SILUMANEWS.COM – JAKARTA – Anggota Komisi IV DPR RI drh Slamet, mempertanyakan keputusan pemerintah yang tetap keukeuh melanjutkan program Food Estate di tengah banyaknya kritik terkait keberhasilan program tersebut.
Menurutnya, dari beberapa hasil kunjungan spesifik Komisi IV DPR RI di beberapa lokus kegiatan food estate menunjukkan besarnya indikasi kegagalan program tersebut. Selain itu beberapa rilis dari beberapa media serta NGO terkemuka menunjukan kegagalan program food estate di Kalimantan dan beberapa tempat lainnya.
“Kami sudah meminta sejak tahun lalu agar proyek Food Estate ini ditinjau kembali oleh pemerintah sebab di lapangan banyak sekali permasalahan yang ditemukan,” ungkap Slamet di Jakarta, Rabu (14/12/2022).
Politisi asal Dapil Sukabumi Raya ini menjelaskan bahwa temuan kelangkaan beras saat ini turut membuktikan bahwa program Food Estate beras memang terindikasi gagal.
“Ada problem soal beras. Ini artinya food estate tidak berhasil menambah produksi beras. Gagal menyuplai beras saat kondisi kelangkaan terjadi sehingga mendorong pemerintah melakukan importasi beras tahun ini,” tambahnya.

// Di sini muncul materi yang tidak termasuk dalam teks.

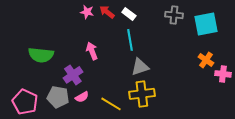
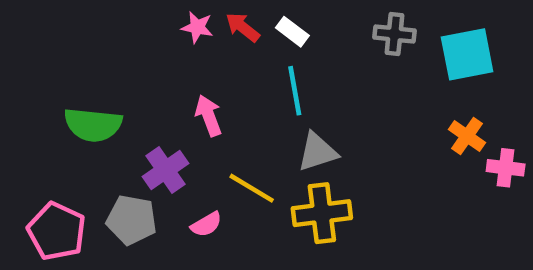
pink semicircle: (82, 97) -> (206, 224), moved
yellow line: (111, 104) -> (252, 188), moved

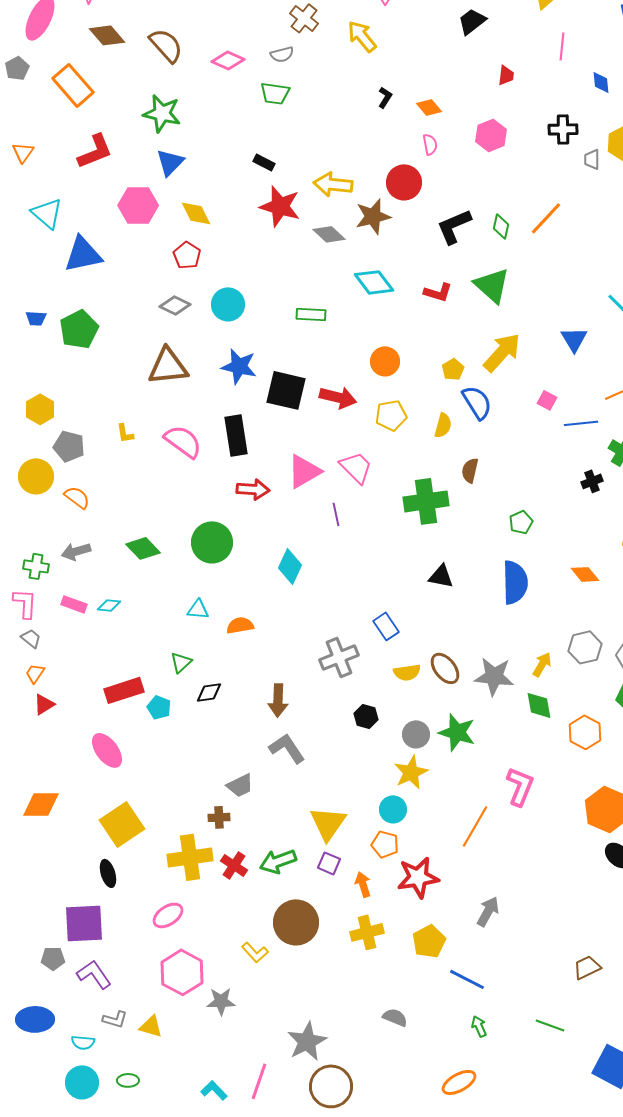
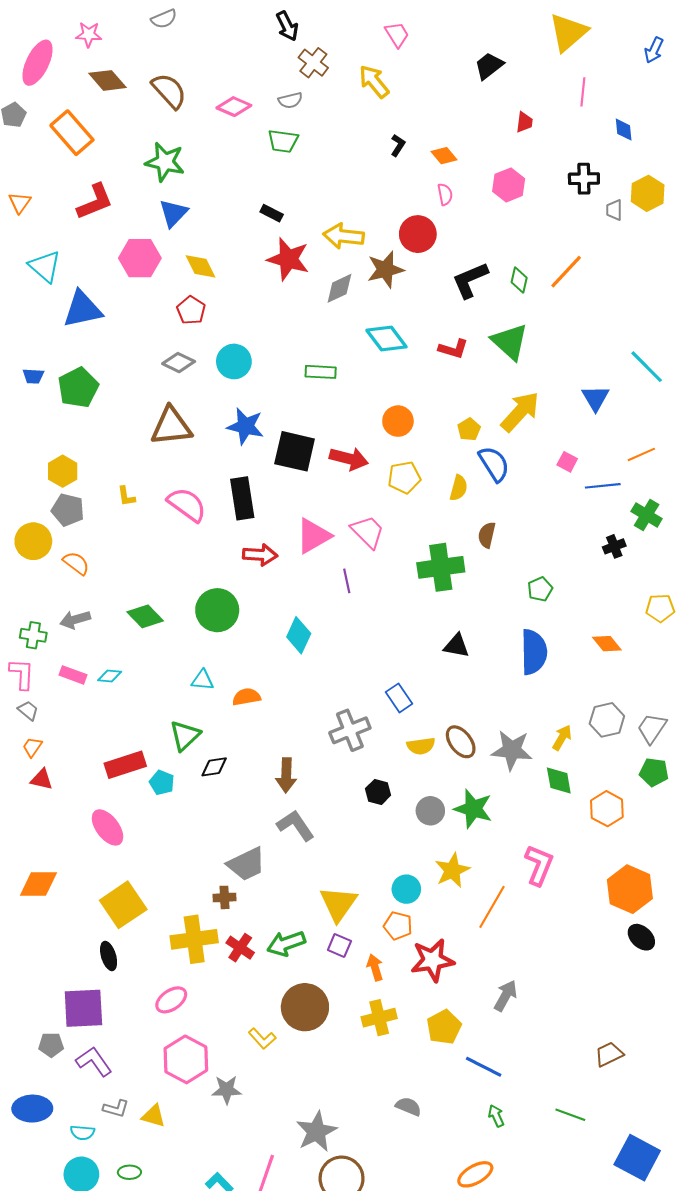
gray diamond: (329, 234) -> (339, 288), turned -68
yellow hexagon: (40, 409) -> (63, 471), moved
green triangle: (181, 662) -> (185, 736), size x1.4
red triangle: (44, 704) -> (42, 779), turned 45
yellow star: (411, 772) -> (452, 870), moved
gray trapezoid: (240, 785) -> (246, 864), size x1.4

Rencana impor beras ini terungkap saat Rapat Dengar Pendapat (RDP) Komisi IV DPR RI dengan Perum Bulog beberapa waktu lalu. Bulog berencana melalukan impor beras untuk memenuhi kebutuhan Cadangan Beras pemerintah (CBP) yang kian menipis.
Selain gagal menyumbang pasokan beras saat kondisi kritis, Food Estate beras juga berpotensi mempercepat beras-isasi pada wilayah-wilayah yang masyarakatnya tidak mengkonsumsi beras sebagai pangan utama seperti di Papua.
“Saya mengutip dari temuan Kompas bahwa beberapa desa di Papua telah mengkonsumsi beras 100 persen untuk kebutuhan pangan mereka padahal makanan utamanya adalah sagu.”
“Peralihan pola makan dari sagu menjadi beras ini justru akan mengancam ketahanan pangan warga lokal. Dengan beras yang belum bisa diproduksi secara mandiri di Papua maka ancaman akan ketahanan pangan di sana akan semakin tinggi,” ungkap Slamet.
Sebelumnya Harian Kompas merilis hasil riset yang menunjukkan bahwa beberapa desa di Merauke sudah mengkonsumsi beras 100 persen sedangkan bahan makanan pokok utama mereka sagu sudah mulai ditinggalkan berganti dengan beras dan mie instan.
Slamet menilai fenomena tersebut adalah akibat kegagalan proyek Merauke Integrated Food and Energy (MIFEE). Namun pemerintah bersikukuh melanjutkan program ini melalui Perpres 108 tahun 2022 yang tetap menjadikan Merauke sebagai salah satu lokasi Food Estate untuk beras.
“Food Estate ini akan semakin mengakselerasi perubahan pola makan masyarakat papua,” pungkasnya.